どうやったらあんな印象的なカラーの使い方を考え付くのでしょうか。
もう書きたくて書きたくてしょうがないのですが、この作品の1番の見所なので、泣く泣く割愛。
是非ご自分の目で観て欲しいです。

また、かの『シンドラーのリスト』がこのシーンを大いに参考にしていることも有名ですね。
モノクロ映画というある種の制約を逆手に撮った大胆不敵な演出は、半世紀以上もの時を経た今でさえ、観客を大いに魅せてくれます。


③"動き"
---とかく"動き"に拘った彼の画面の個性も、本作においても遺憾無く発揮されています。
黒澤監督の作品では、キャラクターの心情の反映や、その先の展開の示唆、視覚的な面白さのために、その画面の主役以外の背景や脇役に"動き"を持たせる事が多いです。
「雨は深く沈んだ気持ち」というのは、国語で言えば極々基本的な心情描写ですが、黒澤監督はこの"動き"の部分に並々ならぬ執着を持っていたそうです。

本作では雨や炎といった風景の"動き"は比較的制限されていますが、特に往来を行く民衆の"動き"や、会話に参加している人々の"動き"などが画面端や人物の肩越し・窓越しに映り込むことで画面の印象を強めたり、面白くする事に大きく寄与しています。
本当にただの会話シーンでさえも面白く撮れるのが、黒澤監督の素晴らしさなんですよね...


④社会性
---『天国と地獄』という題の本作。
初めは権藤の置かれた境遇や葛藤に対する比喩なのかな? と思っていたのですが、より示したかったのは、"社会格差"の話だったようです。

見晴らしのいい丘に住んでいる権藤の邸宅が物語の前半の舞台であり、捜査パートではより下町に、さらには薬物中毒者の蔓延るドヤ街へと広がりを見せていきます。
この高台と下層という対立構造の視覚化は、ポン・ジュノ監督の『パラサイト 〜半地下の家族〜』にも大きなインスパイアを与えたと、監督自身がインタビューで述べています。
そして、壁一枚を隔てて権藤と犯人が向かい合うラストシーンでは、まさに天国と地獄という題に相応しい貧富差の二項対立が、これまた視覚的に分かりやすく表現されています。

昭和の時代から、社会派映画を娯楽に織り交ぜて世に放った黒澤監督の慧眼にはただただ恐れ入るばかりです。
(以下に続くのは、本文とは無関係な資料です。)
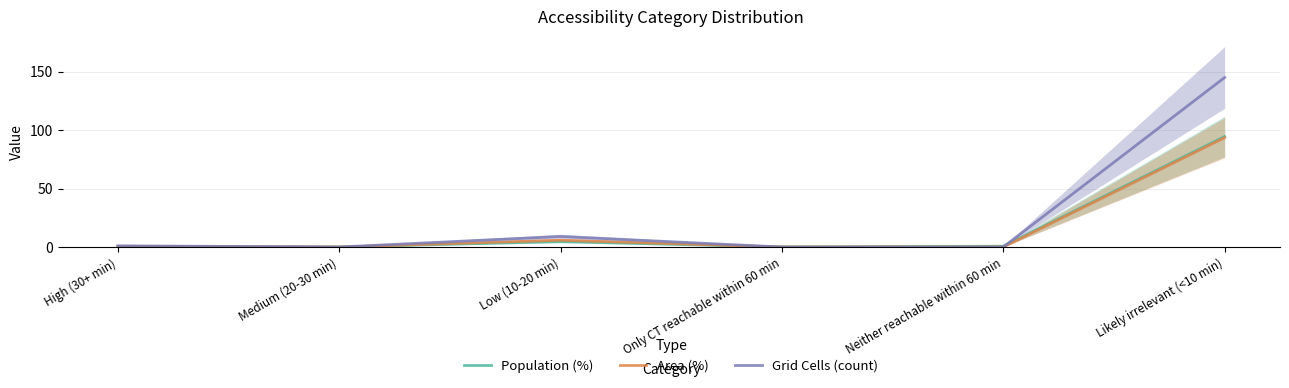

Reading right to left, what are all the values shown in this chart?

Population (%): Likely irrelevant (<10 min)=94.5	Neither reachable within 60 min=0.7	Only CT reachable within 60 min=0.0	Low (10-20 min)=4.7	Medium (20-30 min)=0.0	High (30+ min)=0.1
Area (%): Likely irrelevant (<10 min)=93.5	Neither reachable within 60 min=0.0	Only CT reachable within 60 min=0.0	Low (10-20 min)=5.8	Medium (20-30 min)=0.0	High (30+ min)=0.6
Grid Cells (count): Likely irrelevant (<10 min)=145.0	Neither reachable within 60 min=0.0	Only CT reachable within 60 min=0.0	Low (10-20 min)=9.0	Medium (20-30 min)=0.0	High (30+ min)=1.0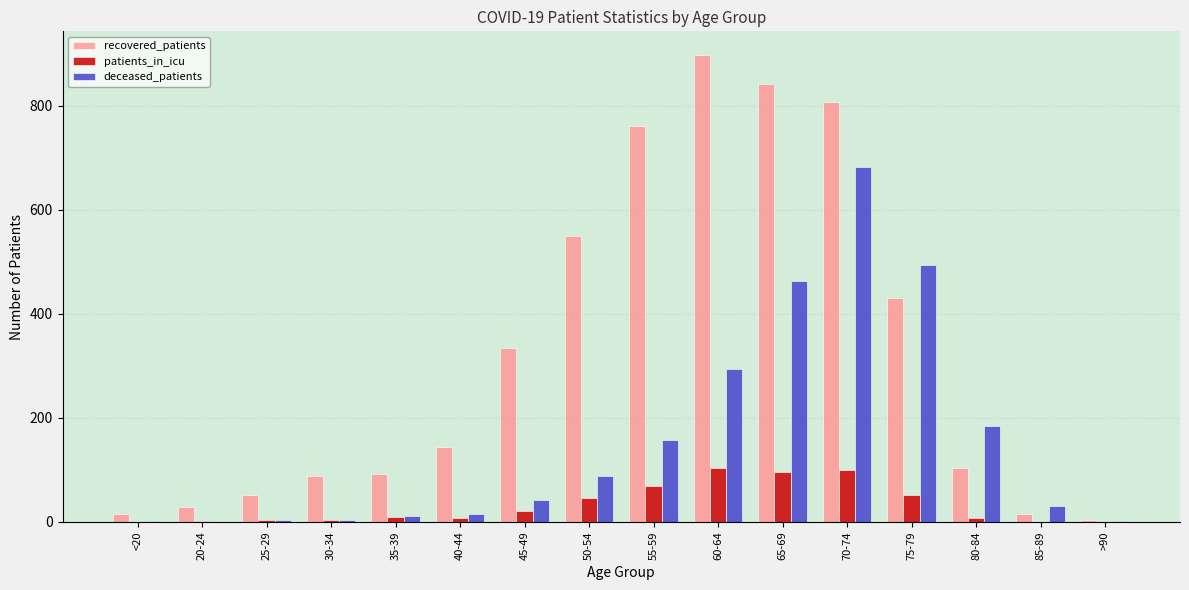

Which series has the largest total across all categories?

recovered_patients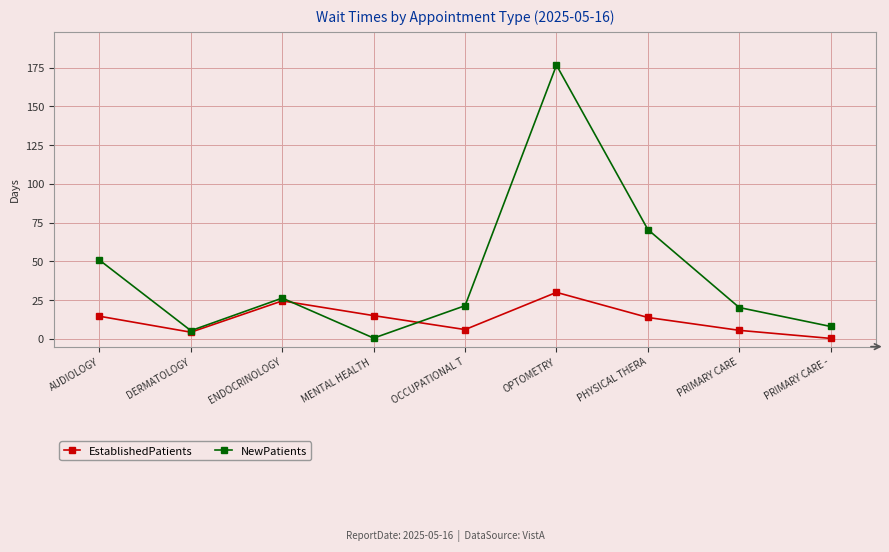

Rank the series by their maximum value, from lowest to highest.

EstablishedPatients, NewPatients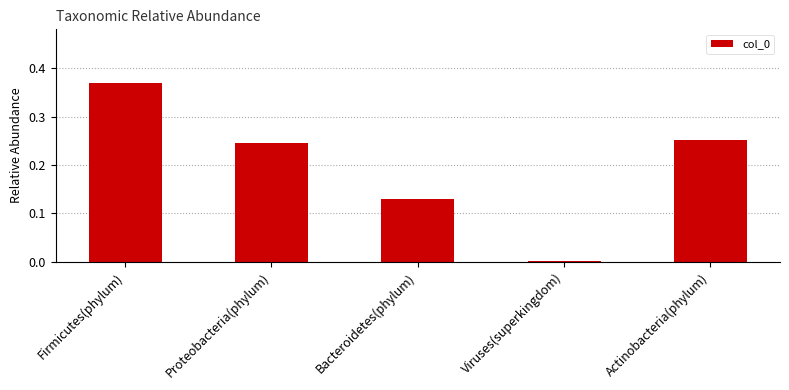

Rank the categories by value from lowest to highest.

Viruses(superkingdom), Bacteroidetes(phylum), Proteobacteria(phylum), Actinobacteria(phylum), Firmicutes(phylum)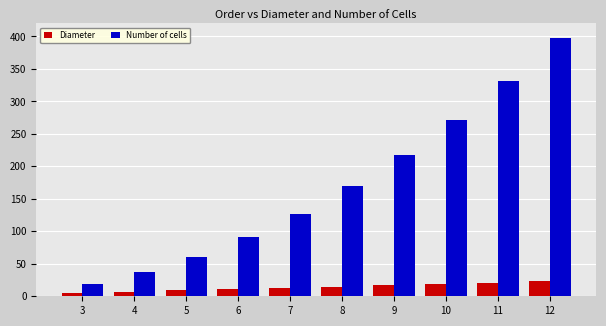

Between 8 and 9, which series saw the biggest shift?

Number of cells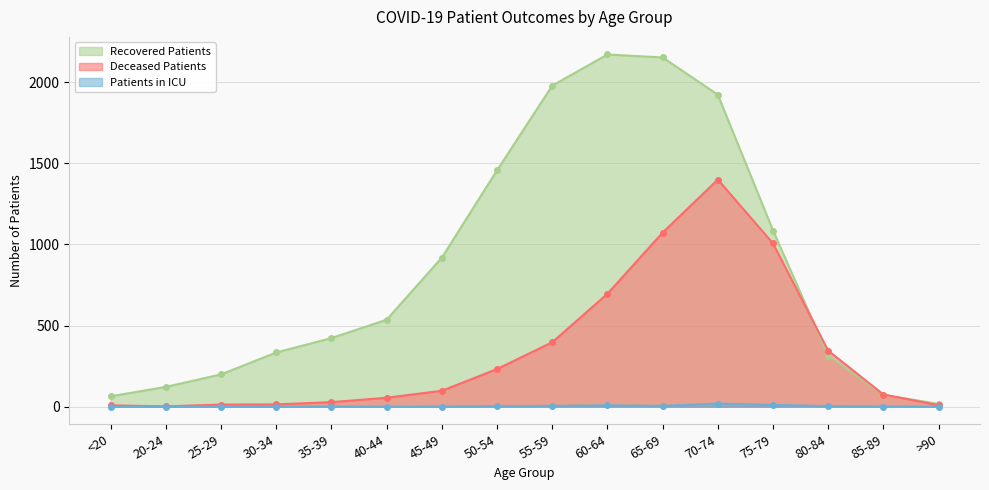

True or false: patients_in_icu and deceased_patients cross at least once.

False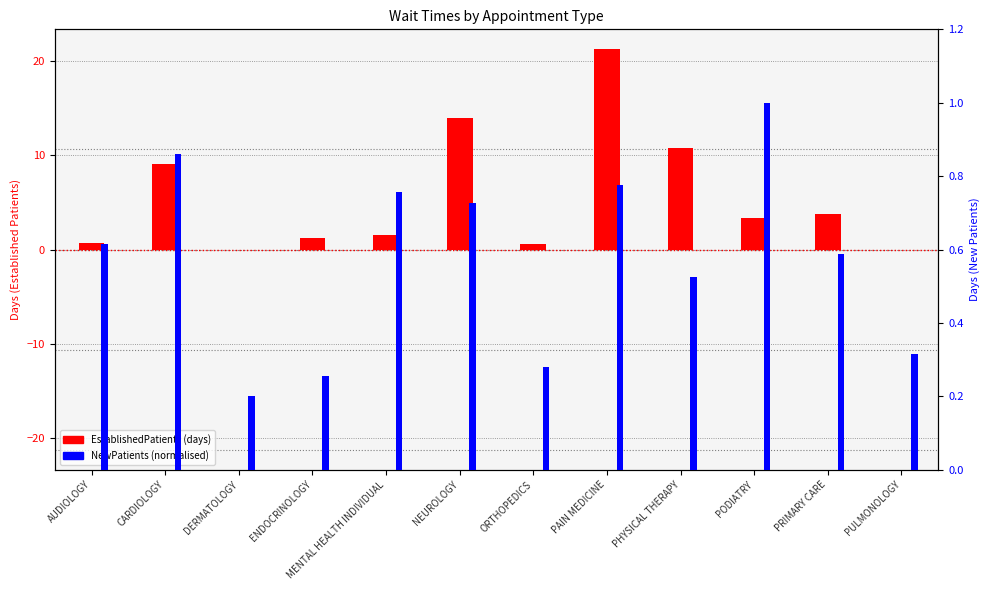

At which label does EstablishedPatients first exceed 3?

CARDIOLOGY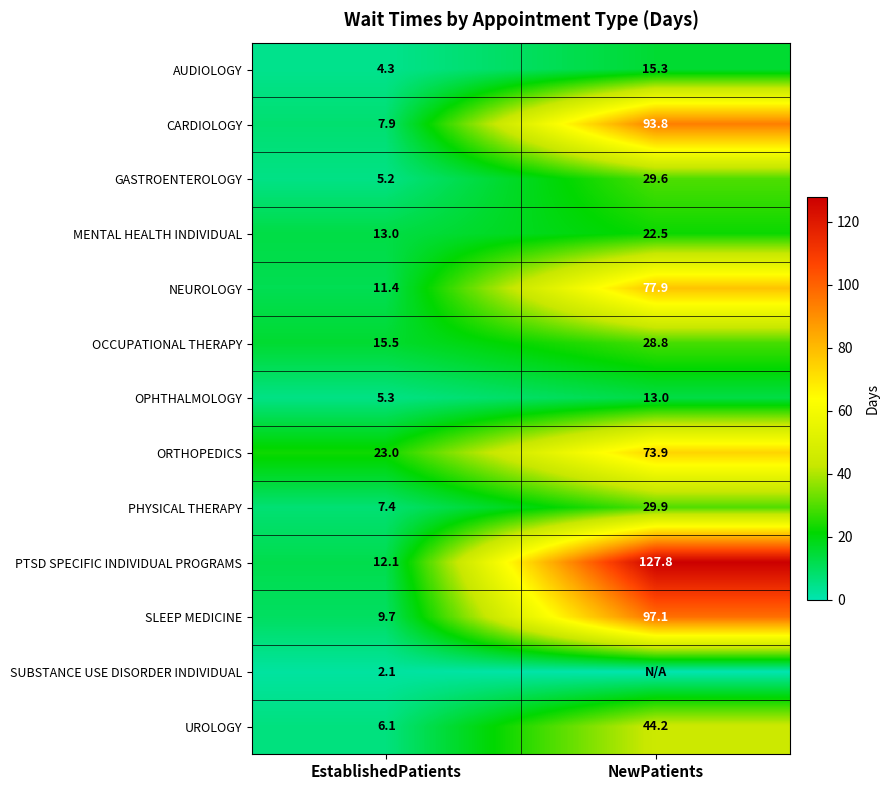

What is the spread (max minus min) of values at EstablishedPatients?

20.9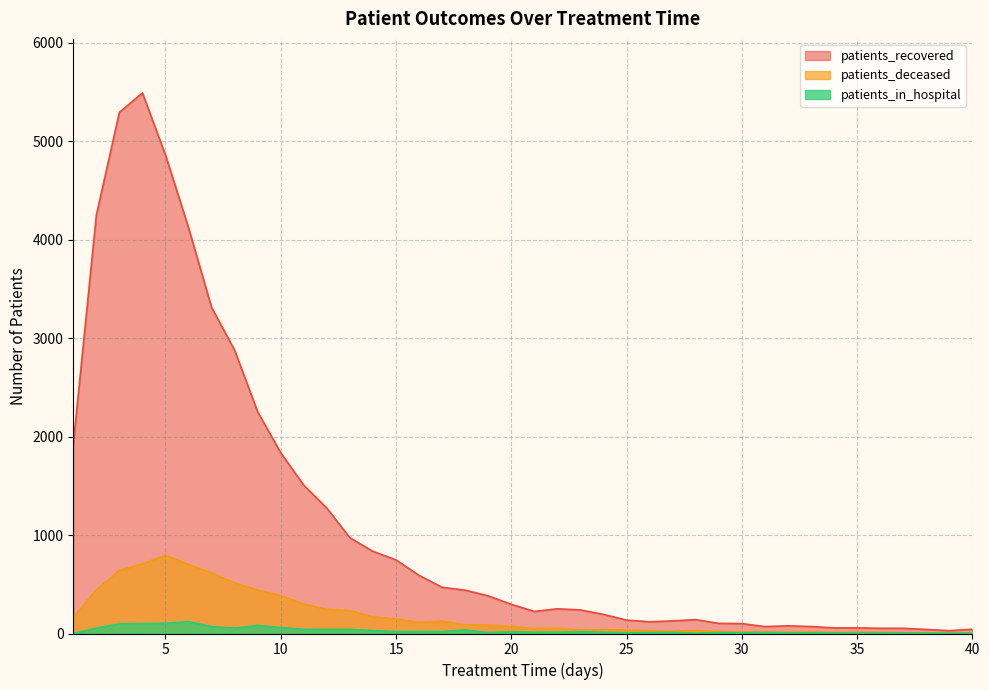

What is the difference between the second highest and minimum values in the patients_deceased series?

702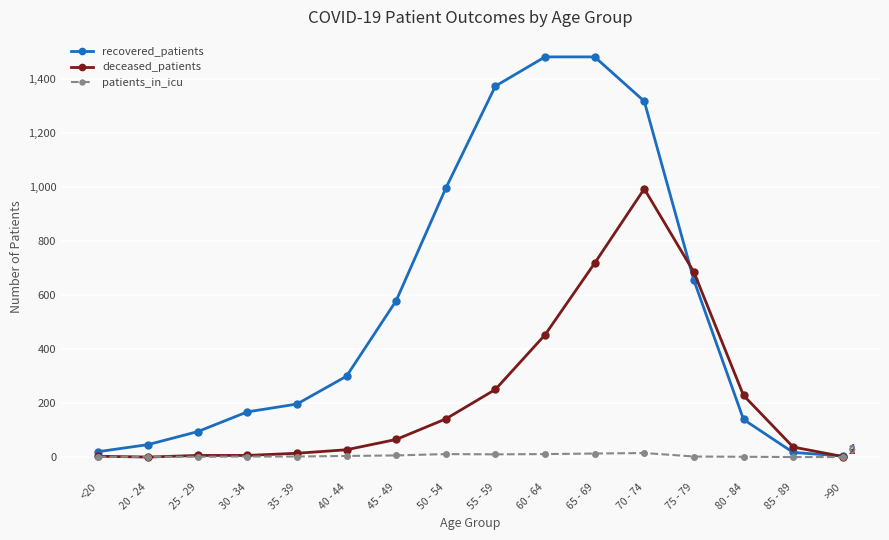

At which label is deceased_patients closest to 496?

60 - 64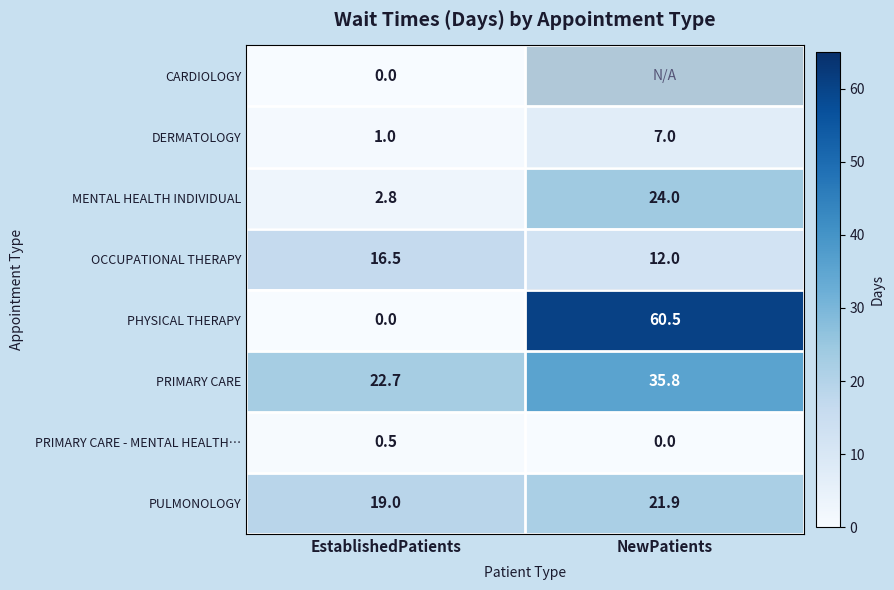

What is the difference between the OCCUPATIONAL THERAPY values at EstablishedPatients and NewPatients?

4.5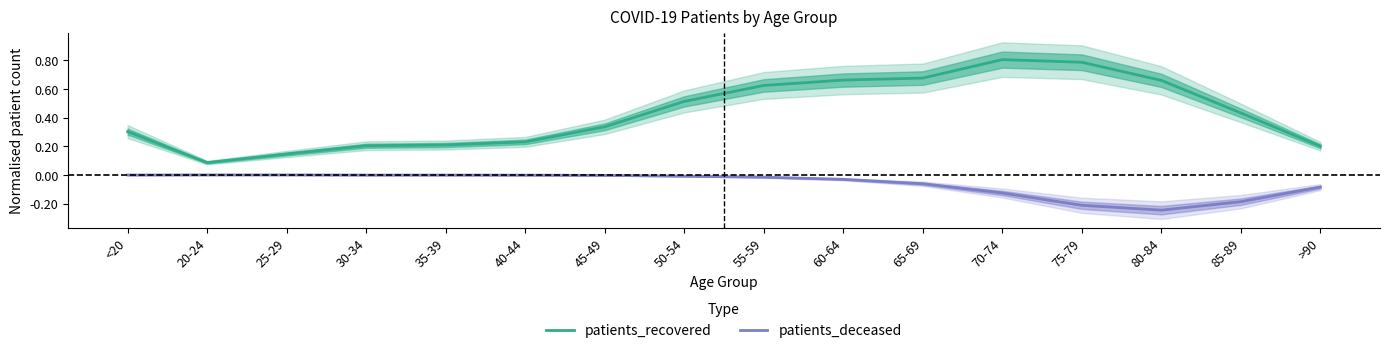

True or false: patients_deceased has more than 1 points higher than both neighbors.

False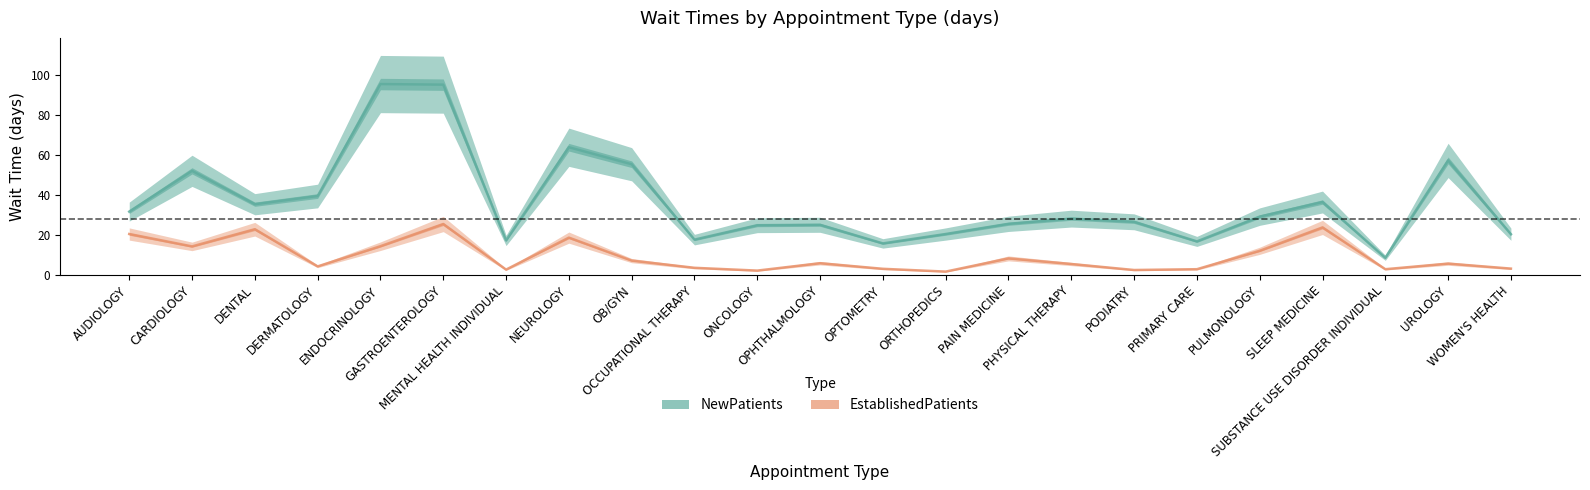

What is the lowest value of the NewPatients series?

8.5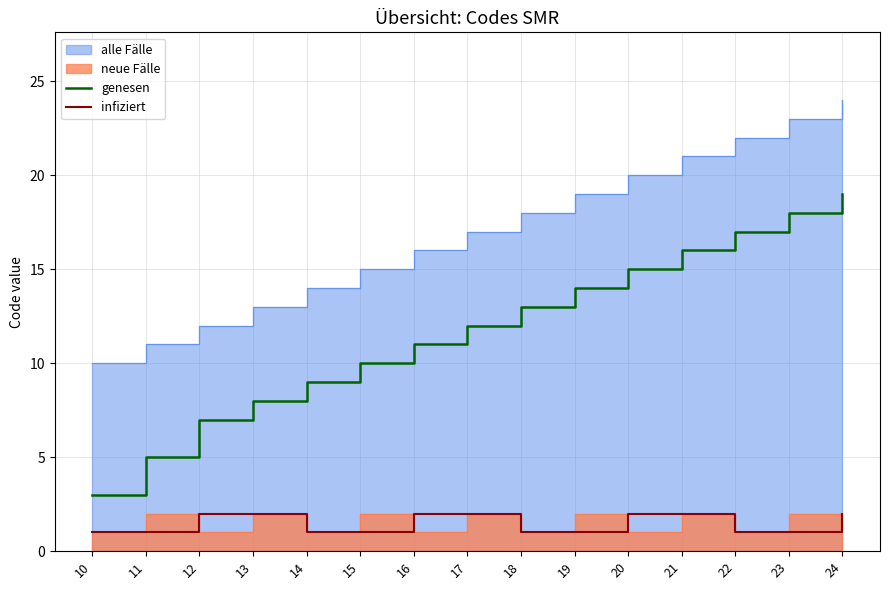

List the labels in order of genesen value, smallest first.

10, 11, 12, 13, 14, 15, 16, 17, 18, 19, 20, 21, 22, 23, 24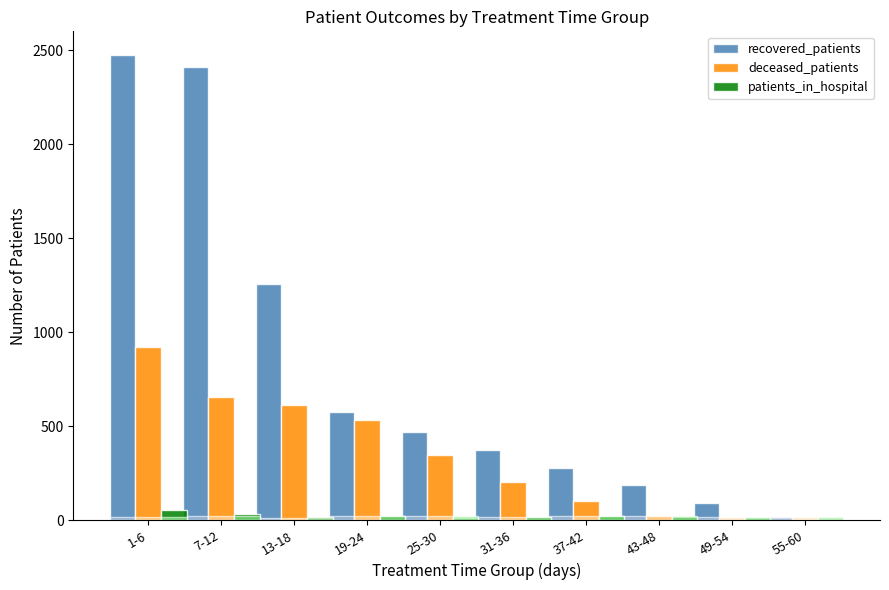

Which series changed the most between 19-24 and 25-30?

deceased_patients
(余談ですが、今でこそ富裕層の再生産としての印象の強い医学部と医者ですが、この時代の研修医は安月給に超激務ととにかく貧困を極めており、まだ医学部人気自体もそこそこだったそうです。時代の変遷が垣間見えるポイントですね)

・・・

ここまで長々と語ってしまいましたが、書く手が止まらないほどにこの映画の魅力は凄まじいです。
黒澤作品という名前に気圧されずに、映画を普段から余り観ない人にも観て欲しい一作です!!!

【総括】
三千万円の身代金を巡る壮大なサスペンス映画。